Song by Incubus

from the album Fungus Amongus
- Released: November 1, 1995
- Studio: 4th Street Recording (Santa Monica, California)
- Length: 4:27
- Label: Chillum
- Songwriters: Brandon Boyd; Mike Einziger; Alex Katunich; Gavin Koppell; José Pasillas;
- Producer: Jim Wirt

Music video
- "Take Me to Your Leader" on YouTube

= Take Me to Your Leader (Incubus song) =

"Take Me to Your Leader" is a song by American rock band Incubus. Originally released on the band's debut studio album, Fungus Amongus (1995), the song was later re-recorded for their second EP and major label debut, Enjoy Incubus (1997).

==Music video==
An official music video was made for the song, the band's first music video at that point. The video is a reiteration of the comedy film The Gods Must Be Crazy.

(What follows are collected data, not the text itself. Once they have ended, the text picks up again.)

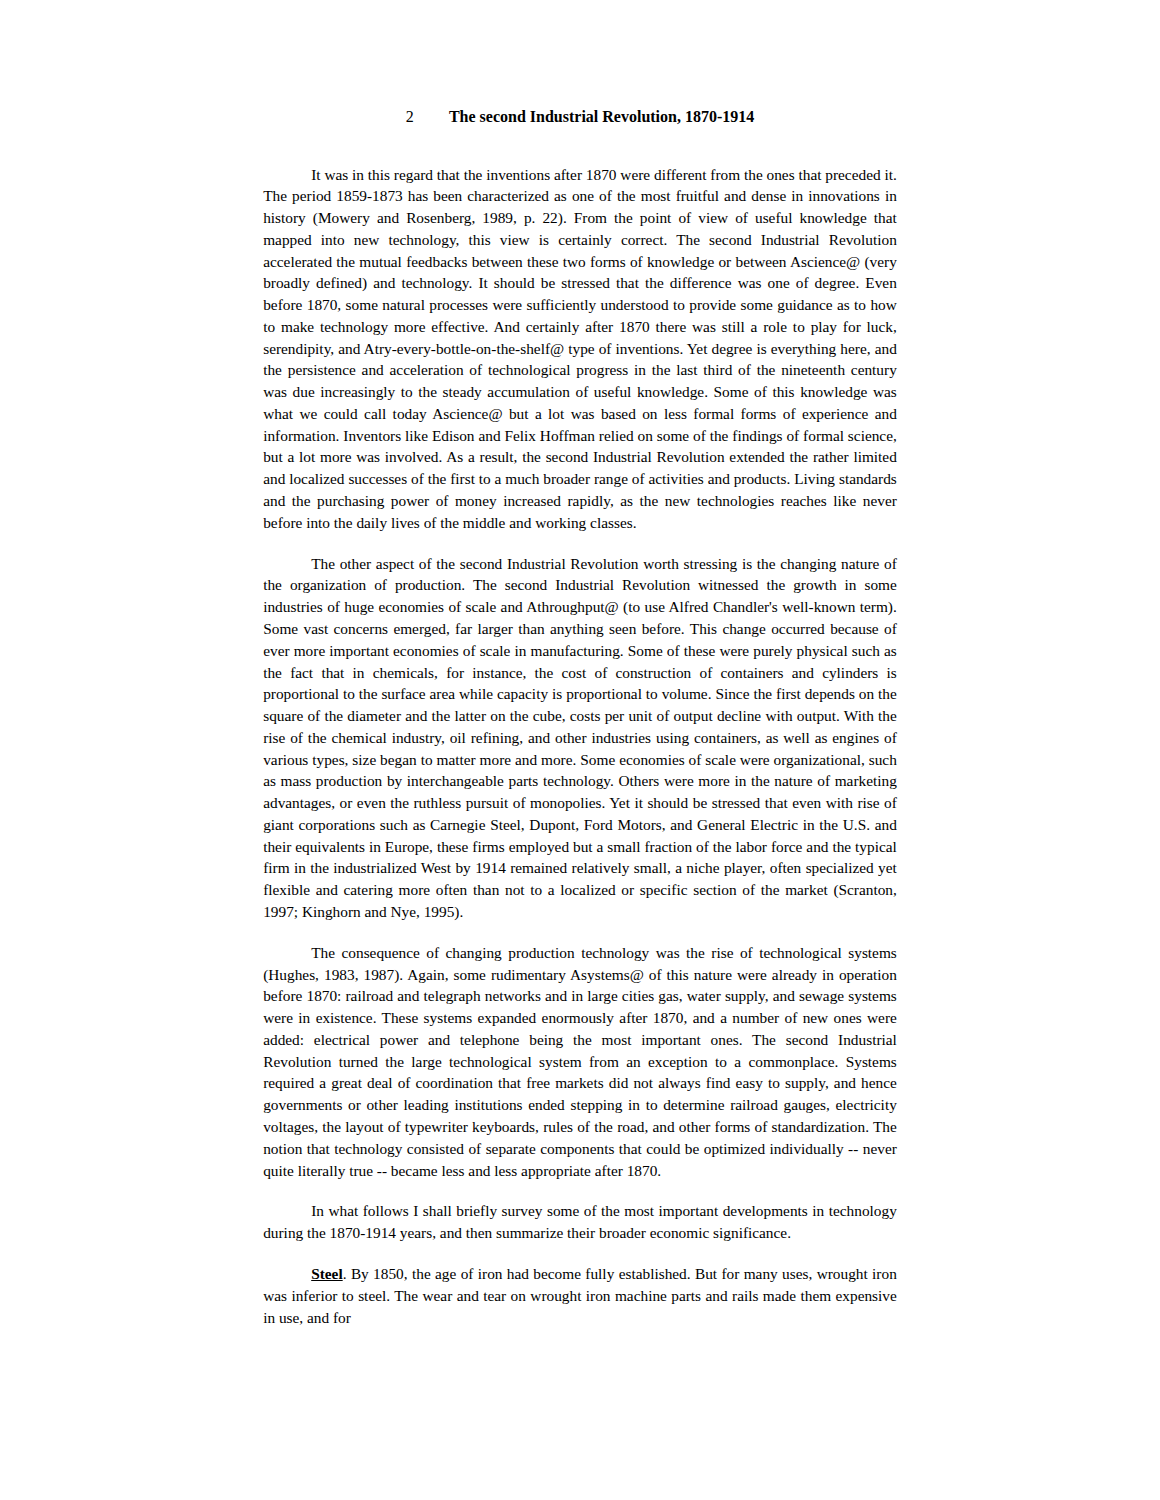2 The second Industrial Revolution, 1870-1914
It was in this regard that the inventions after 1870 were different from the ones that preceded it. The period 1859-1873 has been characterized as one of the most fruitful and dense in innovations in history (Mowery and Rosenberg, 1989, p. 22). From the point of view of useful knowledge that mapped into new technology, this view is certainly correct. The second Industrial Revolution accelerated the mutual feedbacks between these two forms of knowledge or between Ascience@ (very broadly defined) and technology. It should be stressed that the difference was one of degree. Even before 1870, some natural processes were sufficiently understood to provide some guidance as to how to make technology more effective. And certainly after 1870 there was still a role to play for luck, serendipity, and Atry-every-bottle-on-the-shelf@ type of inventions. Yet degree is everything here, and the persistence and acceleration of technological progress in the last third of the nineteenth century was due increasingly to the steady accumulation of useful knowledge. Some of this knowledge was what we could call today Ascience@ but a lot was based on less formal forms of experience and information. Inventors like Edison and Felix Hoffman relied on some of the findings of formal science, but a lot more was involved. As a result, the second Industrial Revolution extended the rather limited and localized successes of the first to a much broader range of activities and products. Living standards and the purchasing power of money increased rapidly, as the new technologies reaches like never before into the daily lives of the middle and working classes.
The other aspect of the second Industrial Revolution worth stressing is the changing nature of the organization of production. The second Industrial Revolution witnessed the growth in some industries of huge economies of scale and Athroughput@ (to use Alfred Chandler's well-known term). Some vast concerns emerged, far larger than anything seen before. This change occurred because of ever more important economies of scale in manufacturing. Some of these were purely physical such as the fact that in chemicals, for instance, the cost of construction of containers and cylinders is proportional to the surface area while capacity is proportional to volume. Since the first depends on the square of the diameter and the latter on the cube, costs per unit of output decline with output. With the rise of the chemical industry, oil refining, and other industries using containers, as well as engines of various types, size began to matter more and more. Some economies of scale were organizational, such as mass production by interchangeable parts technology. Others were more in the nature of marketing advantages, or even the ruthless pursuit of monopolies. Yet it should be stressed that even with rise of giant corporations such as Carnegie Steel, Dupont, Ford Motors, and General Electric in the U.S. and their equivalents in Europe, these firms employed but a small fraction of the labor force and the typical firm in the industrialized West by 1914 remained relatively small, a niche player, often specialized yet flexible and catering more often than not to a localized or specific section of the market (Scranton, 1997; Kinghorn and Nye, 1995).
The consequence of changing production technology was the rise of technological systems (Hughes, 1983, 1987). Again, some rudimentary Asystems@ of this nature were already in operation before 1870: railroad and telegraph networks and in large cities gas, water supply, and sewage systems were in existence. These systems expanded enormously after 1870, and a number of new ones were added: electrical power and telephone being the most important ones. The second Industrial Revolution turned the large technological system from an exception to a commonplace. Systems required a great deal of coordination that free markets did not always find easy to supply, and hence governments or other leading institutions ended stepping in to determine railroad gauges, electricity voltages, the layout of typewriter keyboards, rules of the road, and other forms of standardization. The notion that technology consisted of separate components that could be optimized individually -- never quite literally true -- became less and less appropriate after 1870.
In what follows I shall briefly survey some of the most important developments in technology during the 1870-1914 years, and then summarize their broader economic significance.
Steel. By 1850, the age of iron had become fully established. But for many uses, wrought iron was inferior to steel. The wear and tear on wrought iron machine parts and rails made them expensive in use, and for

The video opens with Brandon Boyd dressed as a caveman playing the djembe, before he is hit in the head by a glass bottle. Curious of the bottle's origin, it leads Boyd to discover a bustling freeway next to his forest as the other band members also appear dressed as cavemen. The video was also intercut with the band's live performance at the Troubadour in Hollywood, California on February 25, 1995.

Boyd continues to venture into Los Angeles as he is seen walking along the streets and taking the subway until he and the other band members are picked up by Gavin Koppell in a Volkswagen Beetle (a homage to the same car used by Cheech Marin in the 1987 film Born in East L.A.). Boyd continues to venture through the city as he asks several children where the bottle originated from to no avail. Finally, he makes his way to Los Angeles City Hall, as he and the other band members return to their forest with former city mayor Richard Riordan and several other policitians. Riordan awards Boyd with a Los Angeles Dodgers baseball cap as a small ribbon-cutting celebration takes place before the camera pans out revealing the forest to be in the middle of an on-ramp along Route 101. The video can be found on the band's DVD When Incubus Attacks Volume 2.

==Live performances==
The song was a staple in the band's setlist early on, however, along with other Fungus Amongus songs, it soon vanished from the band's setlist by the end of the '90s. In 2004, the band performed the song live for the first time in 6 years, during a concert in London, England, much to fans' delight, with the band going on to play the song 9 times that year. It is to date the last Fungus Amongus/Enjoy Incubus song to be played live.